Freddie Mac said the average rate on a 30-year fixed mortgage reached 6.51% for the week of May 21, the highest level in nearly nine months. The benchmark is based on thousands of loan applications submitted through Freddie Mac’s Loan Product Advisor platform and tracks conventional, conforming, fully amortizing home purchase loans for borrowers putting 20% down with excellent credit, so it is a gauge of market direction rather than a quote every borrower will receive. The 15-year fixed mortgage also moved higher, rising to 5.85% from 5.71% a week earlier. A year ago, the 30-year rate stood at 6.86% and the 15-year rate was 6.01%.

AI-generated illustration
AI-generated illustration

The latest increase matters because mortgage rates tend to move with financial markets, especially the 10-year Treasury yield, and are shaped by Federal Reserve policy and investors’ expectations for growth and inflation. Rates have also been trending higher since the war with Iran began, showing how quickly global headlines can ripple through U.S. housing finance. Freddie Mac chief economist Sam Khater said borrowers can potentially save thousands by shopping around and getting multiple quotes.

Data visualization chart
Data Visualisation

The pressure is already showing up in demand. Mortgage Bankers Association data released May 6 showed mortgage applications fell 4.4% from the prior week, with refinance applications down 5% and purchase applications down 4%. Joel Kan said the refinance share of applications was the lowest since August 2025, while the average purchase-loan size climbed to $467,300, the highest in the survey’s history dating back to 1990. That combination points to a market where lower-rate refinancing has faded and many prospective buyers, especially first-timers, are hesitating.

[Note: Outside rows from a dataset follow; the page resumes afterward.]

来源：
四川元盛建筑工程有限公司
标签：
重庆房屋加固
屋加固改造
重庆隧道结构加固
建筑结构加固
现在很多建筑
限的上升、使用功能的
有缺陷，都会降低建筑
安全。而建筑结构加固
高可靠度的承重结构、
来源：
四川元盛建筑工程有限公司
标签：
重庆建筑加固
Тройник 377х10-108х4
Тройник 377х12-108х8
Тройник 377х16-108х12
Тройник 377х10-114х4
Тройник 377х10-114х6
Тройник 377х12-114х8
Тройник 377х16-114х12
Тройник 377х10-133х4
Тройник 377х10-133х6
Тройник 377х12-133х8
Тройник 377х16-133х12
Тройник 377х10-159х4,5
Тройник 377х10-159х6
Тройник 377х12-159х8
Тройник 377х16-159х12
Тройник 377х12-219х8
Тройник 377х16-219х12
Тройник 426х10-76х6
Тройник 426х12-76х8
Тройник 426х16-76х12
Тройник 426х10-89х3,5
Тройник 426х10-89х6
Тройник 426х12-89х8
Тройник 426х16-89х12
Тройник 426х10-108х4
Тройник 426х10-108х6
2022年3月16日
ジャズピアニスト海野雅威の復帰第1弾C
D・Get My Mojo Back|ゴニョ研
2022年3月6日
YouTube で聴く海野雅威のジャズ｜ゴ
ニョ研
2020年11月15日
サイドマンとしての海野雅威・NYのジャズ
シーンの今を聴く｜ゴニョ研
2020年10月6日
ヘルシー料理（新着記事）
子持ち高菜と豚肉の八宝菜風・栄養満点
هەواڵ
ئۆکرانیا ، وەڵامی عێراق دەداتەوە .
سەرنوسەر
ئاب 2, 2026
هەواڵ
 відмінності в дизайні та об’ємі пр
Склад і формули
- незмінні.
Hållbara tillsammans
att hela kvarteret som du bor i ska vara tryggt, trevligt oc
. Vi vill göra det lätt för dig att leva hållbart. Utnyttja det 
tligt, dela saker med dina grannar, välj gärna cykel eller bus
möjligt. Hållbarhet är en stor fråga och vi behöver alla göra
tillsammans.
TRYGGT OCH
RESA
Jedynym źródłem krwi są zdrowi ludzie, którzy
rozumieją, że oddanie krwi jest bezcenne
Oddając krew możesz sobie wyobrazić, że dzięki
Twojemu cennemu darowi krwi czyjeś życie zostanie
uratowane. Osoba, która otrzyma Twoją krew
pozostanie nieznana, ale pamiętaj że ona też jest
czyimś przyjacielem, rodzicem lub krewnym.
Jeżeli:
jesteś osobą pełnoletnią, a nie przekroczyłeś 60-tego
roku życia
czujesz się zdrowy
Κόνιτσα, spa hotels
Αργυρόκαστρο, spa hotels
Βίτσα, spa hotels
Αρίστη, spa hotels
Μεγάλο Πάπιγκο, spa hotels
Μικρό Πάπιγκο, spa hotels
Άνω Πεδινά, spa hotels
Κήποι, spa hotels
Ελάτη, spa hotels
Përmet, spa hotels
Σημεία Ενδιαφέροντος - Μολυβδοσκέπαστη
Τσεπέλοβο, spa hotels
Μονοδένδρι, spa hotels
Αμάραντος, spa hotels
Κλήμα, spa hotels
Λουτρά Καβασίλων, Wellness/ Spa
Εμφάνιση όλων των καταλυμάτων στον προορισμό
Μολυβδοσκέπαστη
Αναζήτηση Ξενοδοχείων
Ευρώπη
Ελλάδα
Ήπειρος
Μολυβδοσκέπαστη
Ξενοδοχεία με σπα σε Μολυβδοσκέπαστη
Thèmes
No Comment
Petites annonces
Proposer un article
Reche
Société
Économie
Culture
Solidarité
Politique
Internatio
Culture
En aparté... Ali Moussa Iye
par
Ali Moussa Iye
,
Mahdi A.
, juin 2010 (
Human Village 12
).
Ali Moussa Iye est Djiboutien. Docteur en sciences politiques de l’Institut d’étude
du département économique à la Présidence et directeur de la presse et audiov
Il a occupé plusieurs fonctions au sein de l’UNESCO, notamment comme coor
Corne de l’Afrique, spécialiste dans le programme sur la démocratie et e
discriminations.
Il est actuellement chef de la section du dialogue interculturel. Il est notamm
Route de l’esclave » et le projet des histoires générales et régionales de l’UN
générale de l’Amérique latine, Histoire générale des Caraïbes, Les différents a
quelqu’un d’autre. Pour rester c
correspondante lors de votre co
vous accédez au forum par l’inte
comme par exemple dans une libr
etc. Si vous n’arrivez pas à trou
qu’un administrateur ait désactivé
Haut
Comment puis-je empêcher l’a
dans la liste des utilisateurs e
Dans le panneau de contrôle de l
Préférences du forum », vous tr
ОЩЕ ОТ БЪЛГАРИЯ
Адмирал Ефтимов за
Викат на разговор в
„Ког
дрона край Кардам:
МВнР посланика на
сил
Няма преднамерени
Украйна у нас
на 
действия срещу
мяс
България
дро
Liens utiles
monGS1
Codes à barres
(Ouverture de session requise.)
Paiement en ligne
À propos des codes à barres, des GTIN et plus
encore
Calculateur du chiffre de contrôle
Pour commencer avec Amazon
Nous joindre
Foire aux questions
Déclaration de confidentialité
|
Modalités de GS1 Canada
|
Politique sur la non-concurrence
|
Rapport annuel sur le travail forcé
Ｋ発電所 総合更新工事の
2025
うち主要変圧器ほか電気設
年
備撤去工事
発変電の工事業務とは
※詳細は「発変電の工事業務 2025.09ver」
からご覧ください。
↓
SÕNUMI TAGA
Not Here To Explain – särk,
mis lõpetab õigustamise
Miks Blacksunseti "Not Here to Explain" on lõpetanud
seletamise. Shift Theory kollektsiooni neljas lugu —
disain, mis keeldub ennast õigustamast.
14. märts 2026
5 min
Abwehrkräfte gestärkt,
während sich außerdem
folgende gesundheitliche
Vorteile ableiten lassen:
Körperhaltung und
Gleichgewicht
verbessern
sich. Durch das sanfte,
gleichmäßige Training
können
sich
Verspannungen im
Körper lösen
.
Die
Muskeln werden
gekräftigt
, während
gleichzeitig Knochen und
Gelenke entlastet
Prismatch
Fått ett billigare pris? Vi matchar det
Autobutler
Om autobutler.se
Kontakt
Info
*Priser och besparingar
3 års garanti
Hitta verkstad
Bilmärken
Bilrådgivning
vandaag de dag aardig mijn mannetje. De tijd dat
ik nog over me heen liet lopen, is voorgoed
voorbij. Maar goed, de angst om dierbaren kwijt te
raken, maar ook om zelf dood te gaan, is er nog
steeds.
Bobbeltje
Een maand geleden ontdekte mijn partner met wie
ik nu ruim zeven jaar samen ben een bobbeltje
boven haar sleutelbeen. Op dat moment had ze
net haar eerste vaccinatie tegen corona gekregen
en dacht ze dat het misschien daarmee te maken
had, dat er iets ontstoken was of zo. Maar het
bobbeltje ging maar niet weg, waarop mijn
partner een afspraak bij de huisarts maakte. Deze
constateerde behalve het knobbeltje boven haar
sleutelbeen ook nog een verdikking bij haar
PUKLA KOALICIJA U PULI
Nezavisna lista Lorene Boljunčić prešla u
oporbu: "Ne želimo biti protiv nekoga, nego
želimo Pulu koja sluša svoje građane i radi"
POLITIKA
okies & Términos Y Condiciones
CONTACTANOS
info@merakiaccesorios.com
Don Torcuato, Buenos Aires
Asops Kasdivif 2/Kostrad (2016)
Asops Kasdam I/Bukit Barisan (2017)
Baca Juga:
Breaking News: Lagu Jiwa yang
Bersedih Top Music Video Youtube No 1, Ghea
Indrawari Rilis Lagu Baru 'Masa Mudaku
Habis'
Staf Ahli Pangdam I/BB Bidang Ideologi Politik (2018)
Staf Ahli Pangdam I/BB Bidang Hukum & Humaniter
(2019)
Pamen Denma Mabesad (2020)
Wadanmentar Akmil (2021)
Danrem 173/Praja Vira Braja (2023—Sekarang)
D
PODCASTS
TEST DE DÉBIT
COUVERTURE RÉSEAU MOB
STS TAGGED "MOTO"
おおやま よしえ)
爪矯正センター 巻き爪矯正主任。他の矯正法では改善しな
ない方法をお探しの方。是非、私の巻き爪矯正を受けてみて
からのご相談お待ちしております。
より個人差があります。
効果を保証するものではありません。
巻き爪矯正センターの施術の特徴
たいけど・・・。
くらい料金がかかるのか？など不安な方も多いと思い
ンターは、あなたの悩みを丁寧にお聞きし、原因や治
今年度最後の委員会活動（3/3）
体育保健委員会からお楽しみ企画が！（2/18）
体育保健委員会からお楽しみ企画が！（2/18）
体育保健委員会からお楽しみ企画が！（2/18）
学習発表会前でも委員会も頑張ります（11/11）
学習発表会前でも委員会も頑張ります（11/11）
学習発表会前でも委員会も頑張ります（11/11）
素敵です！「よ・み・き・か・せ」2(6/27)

Higher rates also reinforce the lock-in effect, keeping homeowners who refinanced or bought at much lower pandemic-era rates from selling and taking on a more expensive new loan. That dynamic tightens supply just as the spring selling season gathers pace, leaving fewer homes available and more competition for what does hit the market. The National Association of Realtors projected in November 2025 that existing-home sales could rise about 14% in 2026 if mortgage rates ease toward 6%, but it also said first-time buyers accounted for an all-time low share of 21% and the median first-time buyer age reached 40. For now, the market is still waiting for relief that has yet to arrive.